Zale and I spent many Saturdays in bed, sleeping late, watching the morning news with coffee, and making love. Fridays and Saturdays, now being a sure thing for me, allowed for the thrill of anticipation, minus the uncertainty that had been causing me such distress, with the added benefit of taking the pressure off Zale to find time to make love when he was exhausted from work. We would usually find an opportune time to come together midweek as well. Day by day, the weight of my sadness lifted, the knots in my stomach loosened, and my lungs thawed.

The effects of the year of rejections didn’t go away overnight. I didn’t trust that he still wanted me, and most times when he reached for me it still took some mental gymnastics to be able to let go, but after the first month, with all the attention he’d given me, I began to relax.

Sex was becoming sex for the sake of intimacy and enjoyment and was fun again, not something I needed just to stop the shaking. I still craved it, and nothing made me happier than being naked with my man, but I started to increasingly rely on using my tools when I was distressed, which really meant I relied on myself.

I had never felt so strong. Therapy was working wonders, I journaled daily, and I understood the wounds that my mother had inflicted. I took the necessary steps to parent the wounded child within me. I was learning to trust my husband’s word, and I workedhard at becoming the safe place I wanted to be for him. I was also learning to ask for what I needed and wanted without worrying about being a burden.

Willa and Bex jumped on the idea of helping with Olivia’s schooling and were doubly pleased that I gave them the autonomy to choose what they taught. Willa immediately chose art, Bex was undecided.

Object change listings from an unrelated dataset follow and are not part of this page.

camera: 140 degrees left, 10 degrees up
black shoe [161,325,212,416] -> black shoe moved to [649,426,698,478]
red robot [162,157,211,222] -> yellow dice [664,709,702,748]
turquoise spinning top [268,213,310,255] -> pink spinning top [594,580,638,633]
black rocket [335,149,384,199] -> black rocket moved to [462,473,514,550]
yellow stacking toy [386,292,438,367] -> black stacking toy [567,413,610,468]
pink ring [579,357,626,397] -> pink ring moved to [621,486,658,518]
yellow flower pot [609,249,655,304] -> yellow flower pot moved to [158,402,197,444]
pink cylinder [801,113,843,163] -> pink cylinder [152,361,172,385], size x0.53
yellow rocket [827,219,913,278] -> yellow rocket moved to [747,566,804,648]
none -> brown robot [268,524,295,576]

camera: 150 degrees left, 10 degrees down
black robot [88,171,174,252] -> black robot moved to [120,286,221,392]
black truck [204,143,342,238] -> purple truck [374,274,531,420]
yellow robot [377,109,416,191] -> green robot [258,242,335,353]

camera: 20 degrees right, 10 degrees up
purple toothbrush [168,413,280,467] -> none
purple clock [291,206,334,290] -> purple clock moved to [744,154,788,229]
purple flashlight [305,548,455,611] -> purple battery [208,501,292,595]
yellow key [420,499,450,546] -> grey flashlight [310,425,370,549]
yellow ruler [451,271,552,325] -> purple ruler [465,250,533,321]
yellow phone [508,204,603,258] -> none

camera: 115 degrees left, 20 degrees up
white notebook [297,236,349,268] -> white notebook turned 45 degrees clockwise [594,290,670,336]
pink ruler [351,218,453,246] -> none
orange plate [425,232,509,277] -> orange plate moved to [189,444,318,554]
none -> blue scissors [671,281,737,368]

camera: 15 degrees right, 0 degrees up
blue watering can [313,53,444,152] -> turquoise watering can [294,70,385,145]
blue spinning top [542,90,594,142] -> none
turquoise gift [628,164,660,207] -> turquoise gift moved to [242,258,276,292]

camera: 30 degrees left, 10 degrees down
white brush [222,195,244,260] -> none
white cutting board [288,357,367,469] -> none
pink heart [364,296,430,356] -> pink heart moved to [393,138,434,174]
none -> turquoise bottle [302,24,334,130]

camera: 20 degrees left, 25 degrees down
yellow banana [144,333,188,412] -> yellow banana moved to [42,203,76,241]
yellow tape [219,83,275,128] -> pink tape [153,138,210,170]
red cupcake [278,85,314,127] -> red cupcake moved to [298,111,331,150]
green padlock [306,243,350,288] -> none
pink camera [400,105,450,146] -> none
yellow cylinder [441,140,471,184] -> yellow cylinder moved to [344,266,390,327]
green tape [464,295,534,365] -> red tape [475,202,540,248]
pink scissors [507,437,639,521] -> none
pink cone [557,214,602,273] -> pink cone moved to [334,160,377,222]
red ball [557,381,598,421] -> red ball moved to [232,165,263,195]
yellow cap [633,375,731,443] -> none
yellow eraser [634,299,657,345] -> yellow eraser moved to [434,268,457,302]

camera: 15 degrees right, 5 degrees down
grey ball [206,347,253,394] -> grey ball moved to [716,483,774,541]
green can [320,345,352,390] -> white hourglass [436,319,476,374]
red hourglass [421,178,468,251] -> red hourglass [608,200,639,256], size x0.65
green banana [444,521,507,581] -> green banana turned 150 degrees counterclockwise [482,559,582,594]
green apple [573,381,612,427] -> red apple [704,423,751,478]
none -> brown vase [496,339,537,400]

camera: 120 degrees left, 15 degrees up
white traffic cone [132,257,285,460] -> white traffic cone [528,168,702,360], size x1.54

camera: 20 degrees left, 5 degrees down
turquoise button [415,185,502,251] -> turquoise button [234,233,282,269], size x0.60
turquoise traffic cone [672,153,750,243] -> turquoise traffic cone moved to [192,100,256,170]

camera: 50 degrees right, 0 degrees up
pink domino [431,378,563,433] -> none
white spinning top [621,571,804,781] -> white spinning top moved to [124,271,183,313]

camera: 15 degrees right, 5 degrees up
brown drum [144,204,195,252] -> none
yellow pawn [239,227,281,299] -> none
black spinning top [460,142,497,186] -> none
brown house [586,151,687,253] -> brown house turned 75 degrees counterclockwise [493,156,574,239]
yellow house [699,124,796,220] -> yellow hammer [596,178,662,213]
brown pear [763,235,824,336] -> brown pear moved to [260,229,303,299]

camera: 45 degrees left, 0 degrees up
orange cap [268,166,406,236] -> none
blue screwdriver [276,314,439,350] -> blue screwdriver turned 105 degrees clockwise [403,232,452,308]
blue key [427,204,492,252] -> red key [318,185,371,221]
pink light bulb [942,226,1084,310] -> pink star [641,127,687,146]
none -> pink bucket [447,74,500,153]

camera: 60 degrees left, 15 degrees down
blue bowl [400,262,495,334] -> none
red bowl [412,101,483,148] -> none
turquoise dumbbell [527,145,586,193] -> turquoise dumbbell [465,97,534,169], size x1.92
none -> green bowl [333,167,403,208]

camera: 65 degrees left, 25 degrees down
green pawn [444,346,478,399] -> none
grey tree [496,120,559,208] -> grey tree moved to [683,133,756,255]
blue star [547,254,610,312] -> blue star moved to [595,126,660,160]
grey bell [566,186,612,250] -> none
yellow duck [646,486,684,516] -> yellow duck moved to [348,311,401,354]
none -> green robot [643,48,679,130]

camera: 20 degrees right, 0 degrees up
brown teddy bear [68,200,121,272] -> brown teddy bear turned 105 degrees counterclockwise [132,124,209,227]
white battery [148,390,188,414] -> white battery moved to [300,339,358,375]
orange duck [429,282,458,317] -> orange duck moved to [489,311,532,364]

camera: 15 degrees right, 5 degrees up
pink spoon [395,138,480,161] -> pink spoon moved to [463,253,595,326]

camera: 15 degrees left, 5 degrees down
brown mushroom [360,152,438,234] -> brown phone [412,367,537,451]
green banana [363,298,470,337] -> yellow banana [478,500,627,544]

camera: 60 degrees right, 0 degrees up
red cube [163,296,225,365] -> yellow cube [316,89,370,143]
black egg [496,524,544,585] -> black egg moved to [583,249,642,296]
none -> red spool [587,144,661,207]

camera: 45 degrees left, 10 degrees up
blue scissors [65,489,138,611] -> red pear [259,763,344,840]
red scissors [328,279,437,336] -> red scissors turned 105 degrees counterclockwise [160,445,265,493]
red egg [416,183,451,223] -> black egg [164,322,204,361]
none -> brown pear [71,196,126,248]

She didn’t want to pick just any subject arbitrarily, so she started by taking Olivia to Indigo. Bex followed along behind Olivia as she scanned the shelves in the children’s section, the art section, the travel section, and the theatre and film section. Whatever Olivia picked up, they discussed, and their projects and plans grew organically from there. They didn’t just stay at Indigo either. Bex found, suggested, and installed a ‘friends’ app on her phone so that I could see where they were, and they were booting all over town together.

Olivia thrived beneath the attention, started moving more confidently in the world, and was, for the first time, excited about new experiences.

Willa got the same app, as did I, and we all followed each other. The sense of security it gave me kept my anxiety down to a tolerable level, even though I did not ever know the full plans for what Bex or Willa would be doing with Olivia. Eventually, I hoped I would not need it.

When I voiced my dismay and apologies to both Bex and Willa about needing it, they laughed. Rhys thought it was a fantastic idea and had both Bex and Willa on it, as well as Barrett. In the end, we were all tracking each other, and it became not a weird thing that I needed, but a weird thing that we all shared.

After the first few bitter texts where I did not respond, Bea calmed down and sent me a few messages a week, usually a joke or a cute picture and we’d converse via text. I made sure I reached out to her as well, not wanting her to feel like the responsibility for keeping our relationship positive was hers alone. Oddly, she never asked how I was doing, or about Zale, or even Olivia, but at least she was positive.